A terceira ação possivel e de muita importância é buscar ajuda profissional, pois muitas vezes somente com ajuda externa a pessoa poderá sair de uma situação como essa, mesmo que exista apoio e abertura daqueles mais próximos. É preciso eliminar o medo e o estigma associados à busca por ajuda médica. Aliás, segundo a OMS, esse é um dos fatores que piora a realidade.

A quarta ação, mas que não deve vir por último, é a de amar. Nos interessarmos genuinamente pelos outros a fim de estarmos atentos às dificuldades, dores e desafios de cada um, pois todos nós os temos, mas nem todos sabemos lidar bem com eles.

Obviamente, aqui estão inclusos os nossos jovens, os nossos filhos.

Por favor, não deixem que o tablet, o celular, o computador e a TV sejam os principais meios de informação e formação de seus filhos.

Não deixe para tentar conversar com eles quando forem maiores. Converse, ensine, oriente e aprenda também com eles, mas faça isso hoje!

Você é quem deve exercer esse papel através do veículo do amor. Sim, é você!

Dá trabalho, eu bem o sei. E não há garantias de que todo esse trabalho vá construir os resultados que almejamos, mas isso seria motivo para não tentar? Será que nosso amor não vale a pena?
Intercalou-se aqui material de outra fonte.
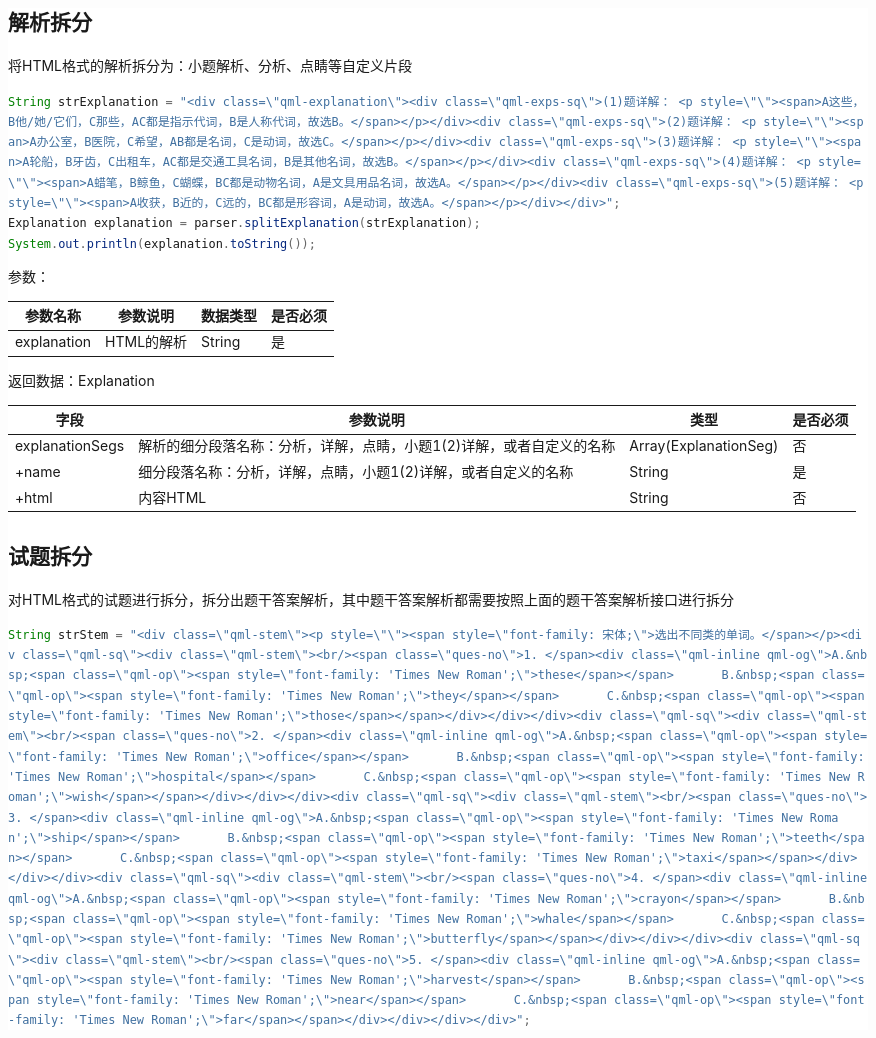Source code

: ## 解析拆分

将HTML格式的解析拆分为：小题解析、分析、点睛等自定义片段

```java
String strExplanation = "<div class=\"qml-explanation\"><div class=\"qml-exps-sq\">(1)题详解： <p style=\"\"><span>A这些，B他/她/它们，C那些，AC都是指示代词，B是人称代词，故选B。</span></p></div><div class=\"qml-exps-sq\">(2)题详解： <p style=\"\"><span>A办公室，B医院，C希望，AB都是名词，C是动词，故选C。</span></p></div><div class=\"qml-exps-sq\">(3)题详解： <p style=\"\"><span>A轮船，B牙齿，C出租车，AC都是交通工具名词，B是其他名词，故选B。</span></p></div><div class=\"qml-exps-sq\">(4)题详解： <p style=\"\"><span>A蜡笔，B鲸鱼，C蝴蝶，BC都是动物名词，A是文具用品名词，故选A。</span></p></div><div class=\"qml-exps-sq\">(5)题详解： <p style=\"\"><span>A收获，B近的，C远的，BC都是形容词，A是动词，故选A。</span></p></div></div>";
Explanation explanation = parser.splitExplanation(strExplanation);
System.out.println(explanation.toString());
```

参数：

| 参数名称    | 参数说明    | 数据类型 | 是否必须 |
| ----------- |---------| -------- | -------- |
| explanation | HTML的解析 | String   | 是       |

返回数据：Explanation

| 字段            | 参数说明                                 | 类型                  | 是否必须 |
| --------------- |--------------------------------------| --------------------- | -------- |
| explanationSegs | 解析的细分段落名称：分析，详解，点睛，小题1(2)详解，或者自定义的名称 | Array(ExplanationSeg) | 否       |
| +name           | 细分段落名称：分析，详解，点睛，小题1(2)详解，或者自定义的名称    | String                | 是       |
| +html           | 内容HTML                               | String                | 否       |

## 试题拆分

对HTML格式的试题进行拆分，拆分出题干答案解析，其中题干答案解析都需要按照上面的题干答案解析接口进行拆分

```java
String strStem = "<div class=\"qml-stem\"><p style=\"\"><span style=\"font-family: 宋体;\">选出不同类的单词。</span></p><div class=\"qml-sq\"><div class=\"qml-stem\"><br/><span class=\"ques-no\">1. </span><div class=\"qml-inline qml-og\">A.&nbsp;<span class=\"qml-op\"><span style=\"font-family: 'Times New Roman';\">these</span></span>　　　　B.&nbsp;<span class=\"qml-op\"><span style=\"font-family: 'Times New Roman';\">they</span></span>　　　　C.&nbsp;<span class=\"qml-op\"><span style=\"font-family: 'Times New Roman';\">those</span></span></div></div></div><div class=\"qml-sq\"><div class=\"qml-stem\"><br/><span class=\"ques-no\">2. </span><div class=\"qml-inline qml-og\">A.&nbsp;<span class=\"qml-op\"><span style=\"font-family: 'Times New Roman';\">office</span></span>　　　　B.&nbsp;<span class=\"qml-op\"><span style=\"font-family: 'Times New Roman';\">hospital</span></span>　　　　C.&nbsp;<span class=\"qml-op\"><span style=\"font-family: 'Times New Roman';\">wish</span></span></div></div></div><div class=\"qml-sq\"><div class=\"qml-stem\"><br/><span class=\"ques-no\">3. </span><div class=\"qml-inline qml-og\">A.&nbsp;<span class=\"qml-op\"><span style=\"font-family: 'Times New Roman';\">ship</span></span>　　　　B.&nbsp;<span class=\"qml-op\"><span style=\"font-family: 'Times New Roman';\">teeth</span></span>　　　　C.&nbsp;<span class=\"qml-op\"><span style=\"font-family: 'Times New Roman';\">taxi</span></span></div></div></div><div class=\"qml-sq\"><div class=\"qml-stem\"><br/><span class=\"ques-no\">4. </span><div class=\"qml-inline qml-og\">A.&nbsp;<span class=\"qml-op\"><span style=\"font-family: 'Times New Roman';\">crayon</span></span>　　　　B.&nbsp;<span class=\"qml-op\"><span style=\"font-family: 'Times New Roman';\">whale</span></span>　　　　C.&nbsp;<span class=\"qml-op\"><span style=\"font-family: 'Times New Roman';\">butterfly</span></span></div></div></div><div class=\"qml-sq\"><div class=\"qml-stem\"><br/><span class=\"ques-no\">5. </span><div class=\"qml-inline qml-og\">A.&nbsp;<span class=\"qml-op\"><span style=\"font-family: 'Times New Roman';\">harvest</span></span>　　　　B.&nbsp;<span class=\"qml-op\"><span style=\"font-family: 'Times New Roman';\">near</span></span>　　　　C.&nbsp;<span class=\"qml-op\"><span style=\"font-family: 'Times New Roman';\">far</span></span></div></div></div></div>";
```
Será que seus filhos não valem esse esforço?

Torço muito e verdadeiramente para que um dia você não chegue à conclusão de que chegou tarde demais aos corações daqueles que ama.

Se esse texto fez sentido pra você, se foi útil de alguma forma, curta e compartilhe, pois é a melhor forma de fazer com que chegue em outras pessoas. Ah, e não deixe de comentar e expressar dúvidas ou contribuições!

Abraços.

PS: Referências que havia prometido.

Bollen, K. A. e Phillips, D. P. (1982). Imitative suicides: A national study of the effects of television news stories. American Sociological Review, 47, pp. 802–809.

Phillips, D. P. (1974). The influence of suggestion on suicide: Substantive and the oretical implications of the Werther effect. American Sociological Review, 39, pp. 340–354.

Phillips, D. P. (1979). Suicide, motor vehicle fatalities, and the mass media: Evidence toward a theory of suggestion. American Journal of Sociology, 84, pp. 1150–1174.

Phillips, D. P. (1980). Airplane accidents, murder, and the mass media: Towards a theory of imitation and suggestion. Social Forces, 58, pp. 1001–1024.

Phillips, D. P. (1983). The impact of mass media violence on U. S. homicides. American Sociological Review, 48, pp. 560–568.

Phillips, D. P. e Cartensen, L. L. (1986). Clustering of teenage suicides after television news stories about suicide. The New England Journal of Medicine, 315, pp. 685–689.

Phillips, D. P. e Cartensen, L. L. (1988). The effect of suicide stories on various demographic groups, 1968–1985. Suicide and Life-Threatening Behavior, 18, pp. 100–114.